A white horse. A white gowned maiden. Crashing waterfalls, forest murk, rain-soaked hills and a dark knight waiting in a silent glade.
I first saw director Roger Christian's Black Angel so many years ago I've never quite been sure which of those scattered memories might have been dreams.
It was a short film first shown as a prelude to The Empire Strikes Back in 1980, back in the days when it was customary to show a brief feature before the main picture. I saw it all those years ago as a young child, and though I had long forgotten its name and even the simple storyline, those fragments have stayed with me.
Extraordinary then, to have had the opportunity to see it again last night, 34 years on, at the Edinburgh Film House, a special showing including a Q&A with the director, best known perhaps for his award winning work as a set designer on Alien and Star Wars (Black Angel was funded by George Lucas in gratitude for Christian's work). The film is on a short tour of Scottish cinemas, the first time it has been shown since its initial release, the original negatives having been rediscovered only in 2011, long after they had been thought lost.

EXCERPTED RECORDS ▸
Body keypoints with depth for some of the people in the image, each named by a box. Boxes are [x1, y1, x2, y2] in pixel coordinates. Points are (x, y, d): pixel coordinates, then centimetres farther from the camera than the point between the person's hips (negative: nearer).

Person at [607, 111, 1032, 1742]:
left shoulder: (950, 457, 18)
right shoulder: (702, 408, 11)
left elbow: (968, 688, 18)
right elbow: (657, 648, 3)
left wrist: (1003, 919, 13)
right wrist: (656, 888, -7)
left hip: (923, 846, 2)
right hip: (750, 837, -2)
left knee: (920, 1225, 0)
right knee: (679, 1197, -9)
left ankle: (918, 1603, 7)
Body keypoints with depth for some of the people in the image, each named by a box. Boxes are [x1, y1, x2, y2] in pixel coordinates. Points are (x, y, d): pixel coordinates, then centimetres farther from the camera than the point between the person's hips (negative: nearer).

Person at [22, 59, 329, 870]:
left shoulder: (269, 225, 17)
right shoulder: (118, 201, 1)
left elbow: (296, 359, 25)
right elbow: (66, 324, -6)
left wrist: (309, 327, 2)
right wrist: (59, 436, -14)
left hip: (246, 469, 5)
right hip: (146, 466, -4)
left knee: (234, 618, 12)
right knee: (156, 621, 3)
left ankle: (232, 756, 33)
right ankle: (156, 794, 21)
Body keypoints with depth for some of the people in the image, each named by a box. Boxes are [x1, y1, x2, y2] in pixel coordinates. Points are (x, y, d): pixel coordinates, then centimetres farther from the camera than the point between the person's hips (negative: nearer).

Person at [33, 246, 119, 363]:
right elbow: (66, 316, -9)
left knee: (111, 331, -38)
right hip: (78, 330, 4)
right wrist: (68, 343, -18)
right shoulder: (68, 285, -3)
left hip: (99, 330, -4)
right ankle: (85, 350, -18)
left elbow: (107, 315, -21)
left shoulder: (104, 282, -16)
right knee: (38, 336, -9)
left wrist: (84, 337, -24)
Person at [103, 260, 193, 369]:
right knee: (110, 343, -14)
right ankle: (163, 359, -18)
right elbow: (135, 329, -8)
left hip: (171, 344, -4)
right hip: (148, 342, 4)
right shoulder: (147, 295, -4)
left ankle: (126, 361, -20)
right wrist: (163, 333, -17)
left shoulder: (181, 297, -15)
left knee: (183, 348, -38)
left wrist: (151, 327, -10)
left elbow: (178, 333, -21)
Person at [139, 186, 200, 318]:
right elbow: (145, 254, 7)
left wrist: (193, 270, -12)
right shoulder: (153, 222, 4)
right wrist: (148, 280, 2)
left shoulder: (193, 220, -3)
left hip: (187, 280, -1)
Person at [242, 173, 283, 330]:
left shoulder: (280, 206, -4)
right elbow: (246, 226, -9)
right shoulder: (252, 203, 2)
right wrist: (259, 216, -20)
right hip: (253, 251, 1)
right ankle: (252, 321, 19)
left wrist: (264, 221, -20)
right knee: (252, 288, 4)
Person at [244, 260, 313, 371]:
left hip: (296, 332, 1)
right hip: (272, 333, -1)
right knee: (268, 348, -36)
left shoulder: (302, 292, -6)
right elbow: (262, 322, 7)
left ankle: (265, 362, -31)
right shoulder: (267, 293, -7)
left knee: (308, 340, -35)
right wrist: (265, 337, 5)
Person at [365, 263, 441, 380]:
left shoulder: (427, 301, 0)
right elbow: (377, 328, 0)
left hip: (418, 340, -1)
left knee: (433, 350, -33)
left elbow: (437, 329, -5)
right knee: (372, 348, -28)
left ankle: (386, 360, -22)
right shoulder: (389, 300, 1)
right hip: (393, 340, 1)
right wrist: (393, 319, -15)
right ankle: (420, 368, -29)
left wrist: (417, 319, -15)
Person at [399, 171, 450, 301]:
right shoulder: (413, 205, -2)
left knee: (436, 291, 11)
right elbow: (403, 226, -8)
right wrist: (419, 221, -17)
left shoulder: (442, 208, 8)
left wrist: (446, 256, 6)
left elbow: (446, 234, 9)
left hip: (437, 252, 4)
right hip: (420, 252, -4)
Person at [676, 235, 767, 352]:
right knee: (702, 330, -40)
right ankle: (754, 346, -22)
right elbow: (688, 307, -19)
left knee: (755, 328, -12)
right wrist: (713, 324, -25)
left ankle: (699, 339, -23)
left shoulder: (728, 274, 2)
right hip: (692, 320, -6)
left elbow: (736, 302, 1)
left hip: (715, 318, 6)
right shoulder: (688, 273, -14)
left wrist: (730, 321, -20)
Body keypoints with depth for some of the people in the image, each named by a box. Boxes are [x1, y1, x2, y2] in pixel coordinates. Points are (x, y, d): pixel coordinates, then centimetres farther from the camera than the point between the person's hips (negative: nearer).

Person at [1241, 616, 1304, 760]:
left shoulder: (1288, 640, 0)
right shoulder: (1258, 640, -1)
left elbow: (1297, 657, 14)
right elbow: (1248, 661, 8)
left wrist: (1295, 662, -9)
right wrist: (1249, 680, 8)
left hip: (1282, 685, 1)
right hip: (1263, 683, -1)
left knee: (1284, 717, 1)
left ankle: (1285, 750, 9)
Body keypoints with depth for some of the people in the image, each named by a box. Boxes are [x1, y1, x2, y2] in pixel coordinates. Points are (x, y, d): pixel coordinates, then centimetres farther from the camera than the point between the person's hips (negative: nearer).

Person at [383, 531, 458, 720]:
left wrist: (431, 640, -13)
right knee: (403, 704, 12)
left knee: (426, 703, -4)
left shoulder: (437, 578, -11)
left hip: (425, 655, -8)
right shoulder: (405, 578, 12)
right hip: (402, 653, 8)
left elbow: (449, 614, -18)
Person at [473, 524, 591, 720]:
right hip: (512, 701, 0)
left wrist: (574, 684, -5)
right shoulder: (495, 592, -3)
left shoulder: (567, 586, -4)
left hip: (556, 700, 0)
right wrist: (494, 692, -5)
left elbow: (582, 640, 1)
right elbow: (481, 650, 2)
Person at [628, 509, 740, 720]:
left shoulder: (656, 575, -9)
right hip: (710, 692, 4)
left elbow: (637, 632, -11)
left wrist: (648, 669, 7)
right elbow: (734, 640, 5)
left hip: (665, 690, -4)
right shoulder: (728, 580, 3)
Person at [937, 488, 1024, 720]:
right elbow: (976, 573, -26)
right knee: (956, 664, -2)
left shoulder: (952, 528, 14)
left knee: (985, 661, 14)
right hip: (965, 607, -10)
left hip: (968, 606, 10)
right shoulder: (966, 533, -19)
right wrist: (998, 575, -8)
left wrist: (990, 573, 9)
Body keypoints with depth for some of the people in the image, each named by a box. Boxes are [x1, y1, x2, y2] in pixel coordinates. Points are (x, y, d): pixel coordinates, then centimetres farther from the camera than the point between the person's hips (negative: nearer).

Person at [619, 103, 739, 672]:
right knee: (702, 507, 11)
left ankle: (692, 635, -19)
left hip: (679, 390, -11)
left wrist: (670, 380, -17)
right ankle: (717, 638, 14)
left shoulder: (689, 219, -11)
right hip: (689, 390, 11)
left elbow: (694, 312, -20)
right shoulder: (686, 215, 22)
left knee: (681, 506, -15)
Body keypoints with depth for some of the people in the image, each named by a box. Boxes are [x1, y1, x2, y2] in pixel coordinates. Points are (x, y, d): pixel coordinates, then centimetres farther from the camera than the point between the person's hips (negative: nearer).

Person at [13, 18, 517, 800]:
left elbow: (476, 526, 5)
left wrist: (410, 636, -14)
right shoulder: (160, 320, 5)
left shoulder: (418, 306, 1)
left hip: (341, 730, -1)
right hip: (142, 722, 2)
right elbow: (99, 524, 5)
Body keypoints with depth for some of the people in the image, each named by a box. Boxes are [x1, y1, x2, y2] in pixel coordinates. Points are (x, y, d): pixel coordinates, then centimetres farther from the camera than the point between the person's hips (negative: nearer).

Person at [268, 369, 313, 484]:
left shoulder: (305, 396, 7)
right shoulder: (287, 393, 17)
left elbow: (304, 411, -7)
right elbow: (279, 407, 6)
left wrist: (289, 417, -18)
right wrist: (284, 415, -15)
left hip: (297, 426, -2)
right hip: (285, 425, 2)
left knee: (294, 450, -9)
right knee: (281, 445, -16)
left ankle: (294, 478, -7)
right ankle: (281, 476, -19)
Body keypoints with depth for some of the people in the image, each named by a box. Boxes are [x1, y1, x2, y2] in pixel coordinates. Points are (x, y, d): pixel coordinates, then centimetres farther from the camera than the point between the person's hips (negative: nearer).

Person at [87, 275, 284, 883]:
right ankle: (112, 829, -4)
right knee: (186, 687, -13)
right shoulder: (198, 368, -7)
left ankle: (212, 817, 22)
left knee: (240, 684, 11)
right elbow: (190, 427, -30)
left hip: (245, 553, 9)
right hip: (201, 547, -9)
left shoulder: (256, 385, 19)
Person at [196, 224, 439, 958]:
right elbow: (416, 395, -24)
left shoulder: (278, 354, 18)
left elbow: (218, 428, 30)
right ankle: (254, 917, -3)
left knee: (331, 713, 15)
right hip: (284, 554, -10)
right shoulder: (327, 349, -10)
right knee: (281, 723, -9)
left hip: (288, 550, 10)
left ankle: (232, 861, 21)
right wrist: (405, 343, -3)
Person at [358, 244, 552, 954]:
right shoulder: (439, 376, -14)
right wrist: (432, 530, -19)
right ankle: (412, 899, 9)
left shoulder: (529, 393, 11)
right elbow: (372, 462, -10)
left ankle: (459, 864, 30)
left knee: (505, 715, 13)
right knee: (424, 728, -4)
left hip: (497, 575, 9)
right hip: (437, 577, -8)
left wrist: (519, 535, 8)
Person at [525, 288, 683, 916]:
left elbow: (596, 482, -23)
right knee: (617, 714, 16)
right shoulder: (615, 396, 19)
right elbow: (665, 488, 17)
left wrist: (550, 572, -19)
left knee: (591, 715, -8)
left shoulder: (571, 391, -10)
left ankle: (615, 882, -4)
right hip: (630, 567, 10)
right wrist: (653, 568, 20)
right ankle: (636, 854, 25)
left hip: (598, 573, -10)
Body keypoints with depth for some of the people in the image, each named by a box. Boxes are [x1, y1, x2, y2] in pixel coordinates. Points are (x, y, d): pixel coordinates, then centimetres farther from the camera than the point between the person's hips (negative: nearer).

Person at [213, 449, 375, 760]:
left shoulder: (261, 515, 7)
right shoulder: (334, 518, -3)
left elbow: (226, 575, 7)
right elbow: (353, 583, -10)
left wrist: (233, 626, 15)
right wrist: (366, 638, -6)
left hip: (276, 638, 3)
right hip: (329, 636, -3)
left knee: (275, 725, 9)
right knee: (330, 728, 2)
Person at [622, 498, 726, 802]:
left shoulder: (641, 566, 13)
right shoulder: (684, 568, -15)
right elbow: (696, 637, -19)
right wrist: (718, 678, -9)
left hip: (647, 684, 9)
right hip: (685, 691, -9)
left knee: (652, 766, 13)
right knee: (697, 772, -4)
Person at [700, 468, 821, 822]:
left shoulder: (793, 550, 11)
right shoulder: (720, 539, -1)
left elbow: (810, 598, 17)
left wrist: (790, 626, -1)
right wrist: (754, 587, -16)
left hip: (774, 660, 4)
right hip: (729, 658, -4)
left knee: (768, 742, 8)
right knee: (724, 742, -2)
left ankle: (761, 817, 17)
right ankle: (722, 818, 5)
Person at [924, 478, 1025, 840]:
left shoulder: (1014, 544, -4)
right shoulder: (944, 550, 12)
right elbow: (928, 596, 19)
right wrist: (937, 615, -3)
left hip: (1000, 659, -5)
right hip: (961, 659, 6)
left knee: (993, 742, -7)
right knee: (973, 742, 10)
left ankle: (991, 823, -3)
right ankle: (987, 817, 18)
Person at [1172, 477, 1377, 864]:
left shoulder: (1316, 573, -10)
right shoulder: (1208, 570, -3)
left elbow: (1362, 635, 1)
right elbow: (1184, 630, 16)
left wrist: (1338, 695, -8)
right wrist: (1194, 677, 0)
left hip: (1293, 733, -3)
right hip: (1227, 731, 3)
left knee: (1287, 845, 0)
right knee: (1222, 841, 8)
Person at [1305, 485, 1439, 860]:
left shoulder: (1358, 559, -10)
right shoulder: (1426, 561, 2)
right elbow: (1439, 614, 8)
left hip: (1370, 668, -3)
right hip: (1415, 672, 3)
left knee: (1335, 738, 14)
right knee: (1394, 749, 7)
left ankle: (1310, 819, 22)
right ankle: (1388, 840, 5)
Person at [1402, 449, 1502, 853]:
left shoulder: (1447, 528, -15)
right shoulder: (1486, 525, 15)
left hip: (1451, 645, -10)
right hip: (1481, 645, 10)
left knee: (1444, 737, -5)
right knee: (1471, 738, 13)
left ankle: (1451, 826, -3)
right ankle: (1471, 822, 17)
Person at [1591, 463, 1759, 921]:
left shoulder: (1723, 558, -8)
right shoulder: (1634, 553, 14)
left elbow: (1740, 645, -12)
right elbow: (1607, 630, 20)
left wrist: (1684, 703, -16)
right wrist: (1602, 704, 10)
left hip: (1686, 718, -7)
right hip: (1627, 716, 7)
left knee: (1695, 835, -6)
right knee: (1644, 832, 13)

WHAT TO DO ▸
Quote the Black Angel passage word for word, starting at the words containing "It was a short" and ending with "been thought lost.". The material has no connection to the Black Angel passage.

OUTPUT OF THE EXERCISE ▸
It was a short film first shown as a prelude to The Empire Strikes Back in 1980, back in the days when it was customary to show a brief feature before the main picture. I saw it all those years ago as a young child, and though I had long forgotten its name and even the simple storyline, those fragments have stayed with me.
Extraordinary then, to have had the opportunity to see it again last night, 34 years on, at the Edinburgh Film House, a special showing including a Q&A with the director, best known perhaps for his award winning work as a set designer on Alien and Star Wars (Black Angel was funded by George Lucas in gratitude for Christian's work). The film is on a short tour of Scottish cinemas, the first time it has been shown since its initial release, the original negatives having been rediscovered only in 2011, long after they had been thought lost.